Insecticides help combat infectious diseases carried by mosquitoes and other insects, but overuse of these products has resulted in insecticide resistance. In certain insecticides, the active compounds bind to voltage-gated sodium ion channels of the nervous system. However, a common point mutation in this ion channel changes a normal leucine to a phenylalanine, making the insects resistant to these compounds.1 “It’s like a soft spot in the protein,” explained Ethan Bier, a geneticist at the University of California, San Diego.
Ethan Bier and his team developed a gene drive that altered the genotype of a population before eliminating itself from the genome.
University of California, San Diego
Bier’s group previously exploited this mutation to develop a gene editing tool, called a gene drive, that reverted the mutated ion channel in a fruit fly model back to the wild type version.2 Gene drives eliminate or modify undesired genes in an animal with CRISPR, and proliferate through a population because the drive is designed to always copy itself back into the genome.
“The biggest problem of a gene drive—that's also its biggest strength—[is that] it can spread automatically through the whole population,” said Philipp Messer, a population geneticist at Cornell University who was not involved in the study. Once introduced into a population, existing gene drives cannot be eliminated and are hard to confine. “Can we really justify to genetically change the whole species?” Messer added.

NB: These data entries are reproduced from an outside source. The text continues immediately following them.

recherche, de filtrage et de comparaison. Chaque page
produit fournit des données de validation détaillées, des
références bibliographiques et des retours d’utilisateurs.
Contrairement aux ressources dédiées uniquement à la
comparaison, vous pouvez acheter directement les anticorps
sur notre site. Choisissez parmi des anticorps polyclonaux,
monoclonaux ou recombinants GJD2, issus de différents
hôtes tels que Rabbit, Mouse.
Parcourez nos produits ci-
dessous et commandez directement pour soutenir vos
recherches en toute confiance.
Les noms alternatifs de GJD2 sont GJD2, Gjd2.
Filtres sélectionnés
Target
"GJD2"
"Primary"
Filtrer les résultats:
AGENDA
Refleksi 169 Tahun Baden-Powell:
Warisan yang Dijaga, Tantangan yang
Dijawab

Bier recognized this concern as well. To address this issue, he and his team developed a modified gene drive system that did not copy the Cas9 and guide RNA. In a study published in Nature Communications, the researchers showed that this modified drive, which they called an allele drive, reverted the majority of an insect population to the target genotype while gradually eliminating the gene editing elements.3 The system offers an opportunity to revert mutated genes in organisms back to wild type form, enabling researchers to study insecticide resistance without permanently inserting gene editing machinery.
In the first step to improving the gene drive system, Bier and his team inserted a guide RNA that recognized the allele mutant that they wanted to target into a pigmentation locus. In this location, the pigment gene is interrupted, which causes a mating disadvantage to male flies and helps to eliminate the allele drive over time. When flies inherit this system, the guide RNA recognizes the mutant allele in the ion channel gene, if it is present, and cuts it. If the DNA is repaired, then the wild type allele from the drive system is used as a reference.

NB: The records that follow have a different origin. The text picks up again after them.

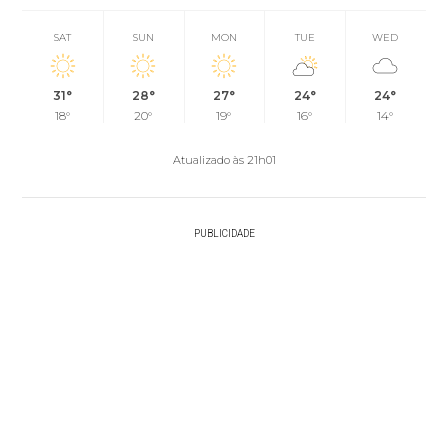
SAT
SUN
MON
TUE
WED
31°
28°
27°
24°
24°
18°
20°
19°
16°
14°
Atualizado às 21h01
PUBLICIDADE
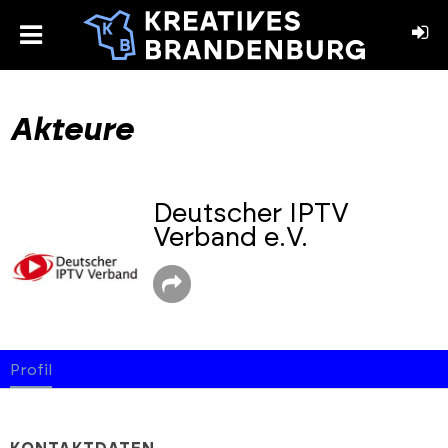
toggle
menu
book
stagram
Akteure
Deutscher IPTV
Verband e.V.
Profil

The researchers determined that this system increased the presence of the wild type allele by directly converting the mutant amino acid to the wild type or by preventing the successful passage of mutation-carrying chromosomes. Since the CRISPR system was also not independently replicated, the researchers assessed how long the allele drive remained in the population and its efficiency in reverting the insects to the wild type genotype.

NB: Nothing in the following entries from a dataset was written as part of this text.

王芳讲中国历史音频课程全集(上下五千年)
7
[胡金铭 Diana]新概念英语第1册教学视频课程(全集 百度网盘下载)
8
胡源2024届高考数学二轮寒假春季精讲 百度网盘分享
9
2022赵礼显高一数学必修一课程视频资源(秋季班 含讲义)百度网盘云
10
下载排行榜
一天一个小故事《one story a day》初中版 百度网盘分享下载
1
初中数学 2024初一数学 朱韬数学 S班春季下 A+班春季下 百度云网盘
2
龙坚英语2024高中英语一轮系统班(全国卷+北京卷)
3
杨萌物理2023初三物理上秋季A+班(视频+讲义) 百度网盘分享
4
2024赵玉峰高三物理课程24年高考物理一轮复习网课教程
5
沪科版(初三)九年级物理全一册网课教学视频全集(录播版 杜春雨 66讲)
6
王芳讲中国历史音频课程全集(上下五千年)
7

When the team introduced the allele drive at a one to three ratio into a population with normal pigmentation, they observed that this system reverted 80 percent of the population to be insecticide-sensitive after eight generations. Simultaneously, in this model, the researchers determined that the allele drive was gradually eliminated from the genome over eight to nine generations by screening for a fluorescence marker tagged to the allele drive.
Bier and his group want to explore transferring this system into mosquitoes and are interested in determining if it could be adapted to aid against other pests as well. “The hope is then that very soft touch would convince people that the whole approach is worth trying,” Bier said.
Due to the need to release many insects with the allele drive to be effective, Messer was concerned about the approach’s feasibility in a real-world setting. However, he does think it has potential in another context. “What's fantastic about this system is [that] this could actually work in field studies,” he said. Researchers could trial gene editing in natural populations and study its effects without the concern of permanently altering these organisms.
- Clarkson CS, et al. The genetic architecture of target-site resistance to pyrethroid insecticides in the African malaria vectors Anopheles gambiae and Anopheles coluzzii. Mol Ecol. 2021;30(21):5303-5317.
- Kaduskar B, et al. Reversing insecticide resistance with allelic-drive in Drosophila melanogaster. Nat Commun. 2022;13(1):291.
- Auradkar A, et al. A self-eliminating allelic-drive reverses insecticide resistance in Drosophila leaving no transgene in the population. Nat Commun. 2024;15(1):9961.